The good news was this wasn’t a flaw in her business plan, she was fine from a financial standpoint. Instead, her issue was with marketing planning and budget, and specifically the marketing her 2nd location.
How Did We Help Elena?
For starters, it’s good to have a rule of thumb for how much you should invest in marketing. The U.S. Small Business Administration (SBA) recommends spending 7 – 8% of gross sales on marketing if you’re sales are < $5M a year. Our rule of thumb is 10% because it’s simpler.
Step 1 – Goal Setting
So, back to Elena. Elena’s goal was simple. Drive more appointments at her 2nd location. That’s clear. But not SMART. For goals to be as effective as possible the should be SMART: Specific, Measurable, Attainable, Relevant, and Time-bound.
Elena’s goal was specific but was it specific enough? Would 1 appointment more be sufficient? 10? 100? It’s hard to know what you should do unless you are crystal clear on what you need to attain. That was the first step. We decided on an additional 10 appointments/week within the next six months as our SMART goal.
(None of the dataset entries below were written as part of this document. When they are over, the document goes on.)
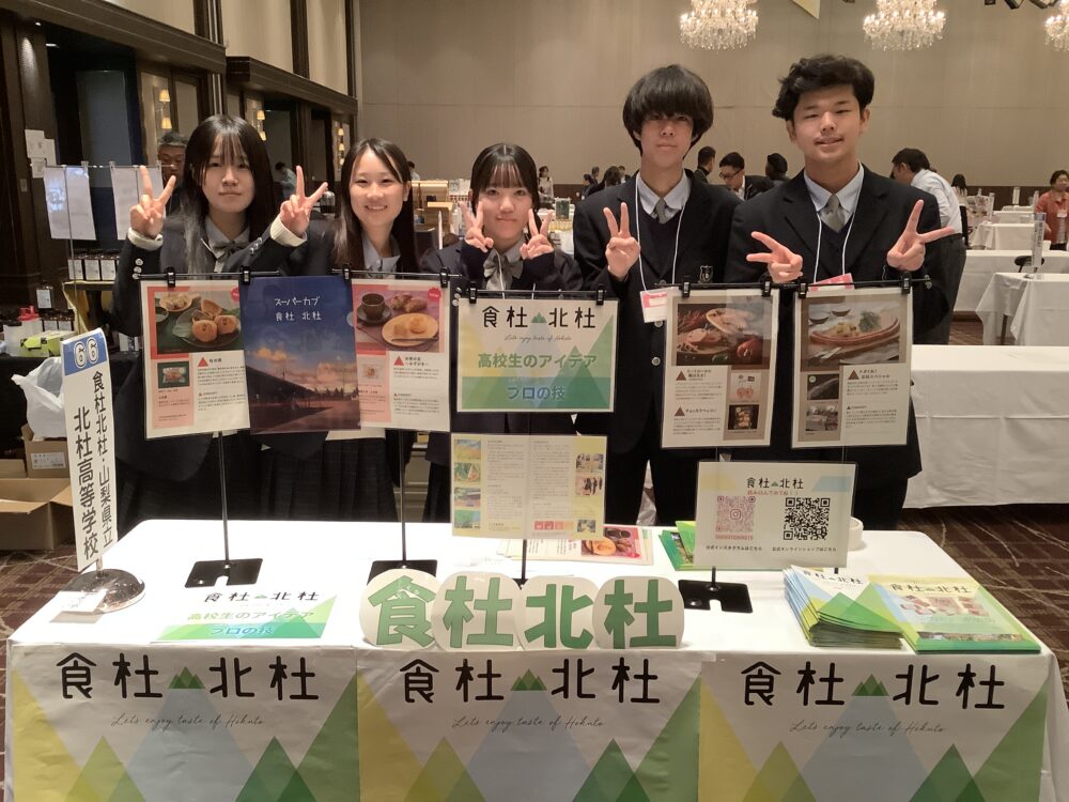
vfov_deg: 45.4
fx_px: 957
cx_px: 534
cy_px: 401
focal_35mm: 31
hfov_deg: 58.4
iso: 320
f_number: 2.4
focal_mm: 3.3
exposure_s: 1/60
Step 2 – The Marketing Budget
We can’t share Elena’s exact financials, but we agreed to use our 10% of gross sales as our rule of thumb. This gave us plenty of money with which to budget a solid marketing plan. This is a salon business, so visual media were key. In deciding on our marketing mix, we focused on social media, website enhancements, e-mail, Google My Business, and yes, old-school, direct mail. More on that in a minute.
Step 3 – Putting a Plan Together
Elena is an Instagram genius. She built her brand predominately from Instagram. It’s the perfect medium for her work. It not only build her following, but it also helped her in local search. However, this became a problem because, since both locations had the same name & account, all the Instagram work was being attributed to her primary location. This was what we had to fix.
The new plan was to:
- Keep the old Instagram account our maintain our efforts on it
- Start a separate Instagram account for the new location (with a content calendar)
- Rebuild the website so it was clear on the home page that there were 2 locations
- Start a Google My Business for the 2nd location (with a content calendar)
- E-mail & direct mail
You’re probably thinking, what? Mail? Really? Well, the truth was about 10-15% of Elena’s clients actually lived closer to her 2nd location, but only came to her first. They just didn’t know or were afraid to try a new stylist. So, we did a combo of e-mail and direct mail to let them and their neighbors know that there was a more convenient option for them. In those mailers, we provide discounts at the new location. We also held events at the new location where the top stylists would there as ‘guests’.
What a Marketing Budget Can Do
This worked beautifully for Elena. We hit the 10 appointments/week goal within 4 months instead of 6. This was an inexpensive plan, which was easy to implement and measure. Now, Elena’s business is able to grow and she is doing better than before at both of her locations, all thanks to an improved marketing budget.